For every line in the data below, check for the word "size", then state how many lines have it. Answer with the number only.

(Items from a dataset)
- - -

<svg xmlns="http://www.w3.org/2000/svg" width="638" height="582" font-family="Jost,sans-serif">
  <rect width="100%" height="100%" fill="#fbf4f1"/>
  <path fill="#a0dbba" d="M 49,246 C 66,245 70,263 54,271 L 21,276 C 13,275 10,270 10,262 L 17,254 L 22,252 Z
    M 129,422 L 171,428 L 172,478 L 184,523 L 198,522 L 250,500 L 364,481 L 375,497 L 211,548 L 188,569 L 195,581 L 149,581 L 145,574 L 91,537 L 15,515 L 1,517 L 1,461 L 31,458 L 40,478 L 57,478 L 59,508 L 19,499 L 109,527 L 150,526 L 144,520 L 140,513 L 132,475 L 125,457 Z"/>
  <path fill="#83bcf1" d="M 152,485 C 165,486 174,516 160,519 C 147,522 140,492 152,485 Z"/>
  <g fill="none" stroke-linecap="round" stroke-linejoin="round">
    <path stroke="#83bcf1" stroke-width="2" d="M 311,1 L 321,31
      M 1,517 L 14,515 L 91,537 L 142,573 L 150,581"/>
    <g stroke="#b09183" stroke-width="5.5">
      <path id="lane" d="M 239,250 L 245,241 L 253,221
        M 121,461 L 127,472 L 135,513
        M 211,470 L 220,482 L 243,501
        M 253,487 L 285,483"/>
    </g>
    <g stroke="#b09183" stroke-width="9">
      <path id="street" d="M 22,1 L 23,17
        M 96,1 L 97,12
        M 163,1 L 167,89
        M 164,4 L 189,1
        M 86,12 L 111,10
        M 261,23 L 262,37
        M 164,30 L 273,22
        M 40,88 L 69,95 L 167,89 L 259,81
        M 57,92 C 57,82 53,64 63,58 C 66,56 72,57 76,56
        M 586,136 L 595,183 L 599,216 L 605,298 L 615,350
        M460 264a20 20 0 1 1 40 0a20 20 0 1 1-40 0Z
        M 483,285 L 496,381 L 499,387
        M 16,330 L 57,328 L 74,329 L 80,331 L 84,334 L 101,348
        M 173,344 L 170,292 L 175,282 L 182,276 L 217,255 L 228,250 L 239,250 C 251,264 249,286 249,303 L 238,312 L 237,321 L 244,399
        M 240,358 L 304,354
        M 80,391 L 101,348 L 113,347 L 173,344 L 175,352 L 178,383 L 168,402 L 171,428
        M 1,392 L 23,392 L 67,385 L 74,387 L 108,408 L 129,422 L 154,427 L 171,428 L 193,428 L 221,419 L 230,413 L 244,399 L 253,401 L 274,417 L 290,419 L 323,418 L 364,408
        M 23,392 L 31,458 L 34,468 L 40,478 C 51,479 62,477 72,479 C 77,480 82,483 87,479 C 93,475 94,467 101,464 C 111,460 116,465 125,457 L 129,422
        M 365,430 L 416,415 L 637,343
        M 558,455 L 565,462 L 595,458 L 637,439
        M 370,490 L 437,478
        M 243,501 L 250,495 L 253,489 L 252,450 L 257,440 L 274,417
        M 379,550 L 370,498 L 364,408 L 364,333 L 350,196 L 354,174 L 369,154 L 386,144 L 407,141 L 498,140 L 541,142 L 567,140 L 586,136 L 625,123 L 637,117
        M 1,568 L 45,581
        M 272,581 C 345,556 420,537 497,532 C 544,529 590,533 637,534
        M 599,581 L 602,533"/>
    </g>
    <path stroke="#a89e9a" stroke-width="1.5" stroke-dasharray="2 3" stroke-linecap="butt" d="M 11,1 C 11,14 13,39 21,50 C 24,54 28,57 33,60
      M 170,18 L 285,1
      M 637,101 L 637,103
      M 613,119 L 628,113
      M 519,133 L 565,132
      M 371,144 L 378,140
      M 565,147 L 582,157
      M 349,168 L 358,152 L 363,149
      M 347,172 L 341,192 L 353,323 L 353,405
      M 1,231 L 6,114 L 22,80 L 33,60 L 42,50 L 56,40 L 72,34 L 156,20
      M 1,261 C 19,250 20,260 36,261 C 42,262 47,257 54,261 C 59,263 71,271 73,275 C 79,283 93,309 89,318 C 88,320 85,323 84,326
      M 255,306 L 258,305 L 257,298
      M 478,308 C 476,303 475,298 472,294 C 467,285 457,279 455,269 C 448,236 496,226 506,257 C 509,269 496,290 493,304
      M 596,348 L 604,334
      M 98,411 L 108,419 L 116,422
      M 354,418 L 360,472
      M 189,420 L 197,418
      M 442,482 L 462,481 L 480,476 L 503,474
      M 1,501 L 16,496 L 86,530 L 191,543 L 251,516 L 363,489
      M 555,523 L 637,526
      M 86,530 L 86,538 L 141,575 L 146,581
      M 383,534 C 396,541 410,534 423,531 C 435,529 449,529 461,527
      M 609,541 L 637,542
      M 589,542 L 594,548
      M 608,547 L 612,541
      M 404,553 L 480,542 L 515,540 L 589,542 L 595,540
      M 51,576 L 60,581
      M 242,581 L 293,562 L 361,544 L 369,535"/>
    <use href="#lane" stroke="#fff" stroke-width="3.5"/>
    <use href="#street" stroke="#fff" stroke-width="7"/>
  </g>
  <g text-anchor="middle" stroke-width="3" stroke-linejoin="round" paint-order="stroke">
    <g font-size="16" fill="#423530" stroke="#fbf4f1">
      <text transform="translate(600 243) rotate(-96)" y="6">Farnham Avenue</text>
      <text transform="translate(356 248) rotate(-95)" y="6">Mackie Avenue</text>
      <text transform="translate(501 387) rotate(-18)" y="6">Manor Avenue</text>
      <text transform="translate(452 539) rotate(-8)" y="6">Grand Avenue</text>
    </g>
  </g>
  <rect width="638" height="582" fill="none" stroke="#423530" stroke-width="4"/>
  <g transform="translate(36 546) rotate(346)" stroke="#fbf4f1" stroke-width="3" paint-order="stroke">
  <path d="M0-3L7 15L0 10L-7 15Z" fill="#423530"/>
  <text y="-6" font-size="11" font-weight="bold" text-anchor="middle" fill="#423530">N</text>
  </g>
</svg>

- - -

## EXERCISE RESULT
2